- **Passage to read**:
- - - - -
# 📄 Paper Summary: Vision Transformer (ViT)

**Title**: An Image is Worth 16x16 Words: Transformers for Image Recognition at Scale  
**Authors**: Dosovitskiy et al. (Google Research, Brain Team)  
**Published in**: ICLR 2021  
**Link**: https://arxiv.org/abs/2010.11929  

---

## ✅ Day 1 – Abstract & Introduction

### 📌 Background & Motivation
- **CNN dominance in CV**: For over a decade, convolutional neural networks (CNNs) have been the backbone of computer vision tasks (e.g., image classification, detection, segmentation).  
- **Limitations of CNNs**:  
  - Strong **inductive biases** (locality, translation equivariance) limit flexibility.  
  - Scaling CNNs to extremely large datasets shows diminishing returns.  
- **NLP breakthrough with Transformers**: In contrast, NLP models based on pure **Transformer architectures** scale extremely well, achieving state-of-the-art results without handcrafted inductive biases.
- - - - -
- **Data listing**:
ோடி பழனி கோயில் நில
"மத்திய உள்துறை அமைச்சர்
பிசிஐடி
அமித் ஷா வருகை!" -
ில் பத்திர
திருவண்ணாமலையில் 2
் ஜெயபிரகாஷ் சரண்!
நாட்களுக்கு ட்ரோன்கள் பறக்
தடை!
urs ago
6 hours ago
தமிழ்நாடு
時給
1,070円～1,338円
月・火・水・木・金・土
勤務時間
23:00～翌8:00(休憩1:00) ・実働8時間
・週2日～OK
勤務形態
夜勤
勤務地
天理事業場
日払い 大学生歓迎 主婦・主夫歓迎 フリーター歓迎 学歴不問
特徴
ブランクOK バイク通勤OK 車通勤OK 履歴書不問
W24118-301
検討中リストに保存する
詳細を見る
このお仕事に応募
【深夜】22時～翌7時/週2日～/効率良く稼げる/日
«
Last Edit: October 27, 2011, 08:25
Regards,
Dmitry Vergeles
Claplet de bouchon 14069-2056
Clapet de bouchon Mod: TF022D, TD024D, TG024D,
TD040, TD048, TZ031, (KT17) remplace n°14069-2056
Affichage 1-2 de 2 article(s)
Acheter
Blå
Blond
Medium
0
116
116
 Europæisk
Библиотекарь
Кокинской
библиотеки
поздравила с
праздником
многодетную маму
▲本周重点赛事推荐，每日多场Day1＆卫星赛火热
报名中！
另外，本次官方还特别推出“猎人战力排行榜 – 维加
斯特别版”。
- - - - -
- **What is being asked**: Reproduce the Vision Transformer paper summary in full, with every character unchanged.

- **Task output**:
# 📄 Paper Summary: Vision Transformer (ViT)

**Title**: An Image is Worth 16x16 Words: Transformers for Image Recognition at Scale  
**Authors**: Dosovitskiy et al. (Google Research, Brain Team)  
**Published in**: ICLR 2021  
**Link**: https://arxiv.org/abs/2010.11929  

---

## ✅ Day 1 – Abstract & Introduction

### 📌 Background & Motivation
- **CNN dominance in CV**: For over a decade, convolutional neural networks (CNNs) have been the backbone of computer vision tasks (e.g., image classification, detection, segmentation).  
- **Limitations of CNNs**:  
  - Strong **inductive biases** (locality, translation equivariance) limit flexibility.  
  - Scaling CNNs to extremely large datasets shows diminishing returns.  
- **NLP breakthrough with Transformers**: In contrast, NLP models based on pure **Transformer architectures** scale extremely well, achieving state-of-the-art results without handcrafted inductive biases.